_BRANO FORNITO_:

TOR SAPIENZA E' L'INTERA ITALIA
di Riccardo Achilli
Da sempre sostengo che i
quartieri popolari della cintura periferica di Roma sono una fotografia
emblematica, che racchiude tutte le sconfitte e le truffe che il popolo
italiano ha subito nella sua storia. Tor Sapienza è un quartiere periferico
della zona est di Roma, fra la Collatina e la Prenestina. Il primo insediamento
risale agli anni Venti, quando un ferroviere antifascista creò una cooperativa
edilizia per ospitare degli indesiderabili che, come usava in quegli anni, il
regime confinava in borgate sostanzialmente rurali, lontanissime del nucleo
urbano della Capitale, tagliati fuori fisicamente dalla città, anche per
assenza di collegamenti trasportistici.

_COMPITO DA SVOLGERE_: Riassumi in due frasi il brano su Tor Sapienza.

_INFORMAZIONI FORNITE_:
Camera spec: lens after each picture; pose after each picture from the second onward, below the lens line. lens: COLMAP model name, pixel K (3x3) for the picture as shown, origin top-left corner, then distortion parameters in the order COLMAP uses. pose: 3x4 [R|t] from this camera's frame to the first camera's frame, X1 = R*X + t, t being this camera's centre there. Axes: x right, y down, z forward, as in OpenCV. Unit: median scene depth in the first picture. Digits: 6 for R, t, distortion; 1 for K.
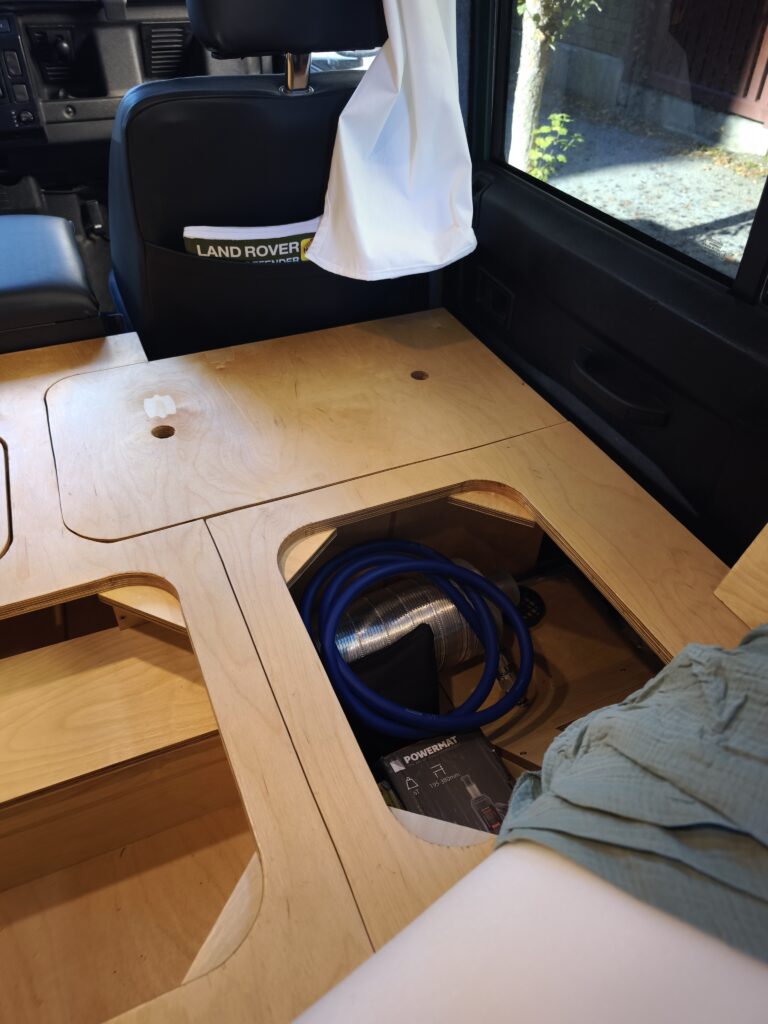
lens RADIAL K [[697.7, 0, 365.2], [0, 697.7, 512.2], [0, 0, 1]] dist [-0.020063, 0.003512]
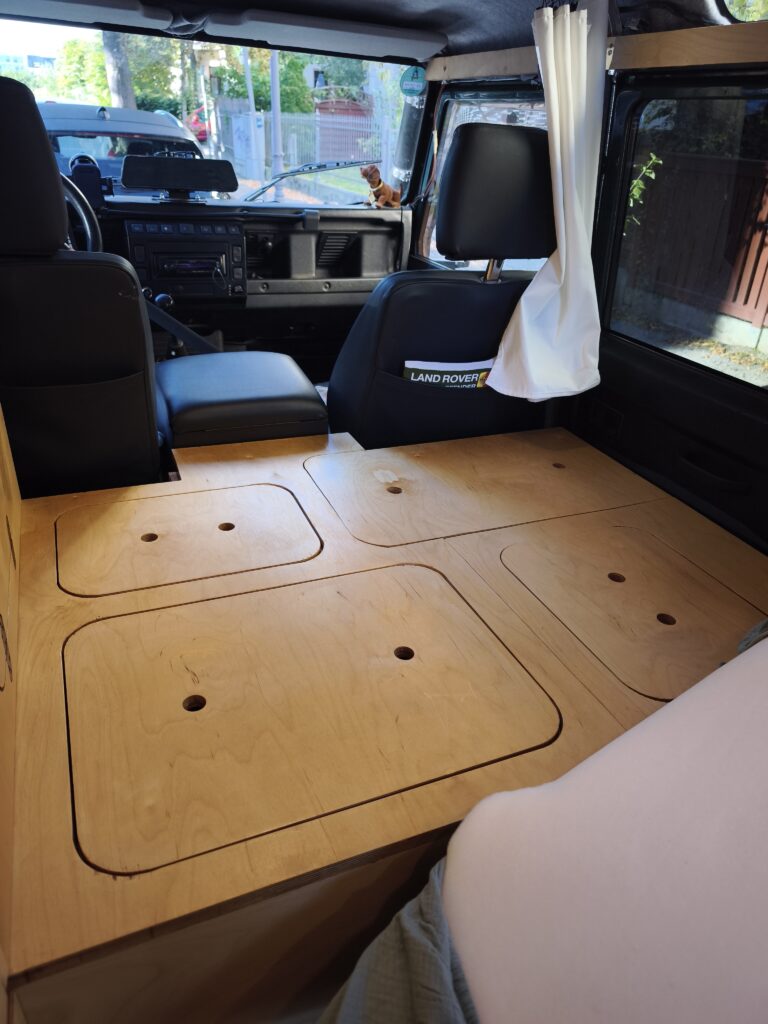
lens RADIAL K [[695.0, 0, 384.0], [0, 695.0, 512.0], [0, 0, 1]] dist [-0.007675, -0.007738]
pose [[0.999164, 0.037621, 0.015992, -0.300966], [-0.032976, 0.972961, -0.228605, 0.233945], [-0.024160, 0.227886, 0.973388, -0.355090]]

_SOLUZIONE DEL COMPITO_: Secondo il brano, i quartieri popolari della periferia di Roma sono un'immagine emblematica di tutte le sconfitte e le truffe subite dal popolo italiano nella sua storia. Tor Sapienza, quartiere della zona est di Roma tra la Collatina e la Prenestina, nacque negli anni Venti, quando un ferroviere antifascista creò una cooperativa edilizia per ospitare gli indesiderabili che il regime confinava in borgate rurali lontane dal centro e tagliate fuori dalla città, anche per la mancanza di collegamenti.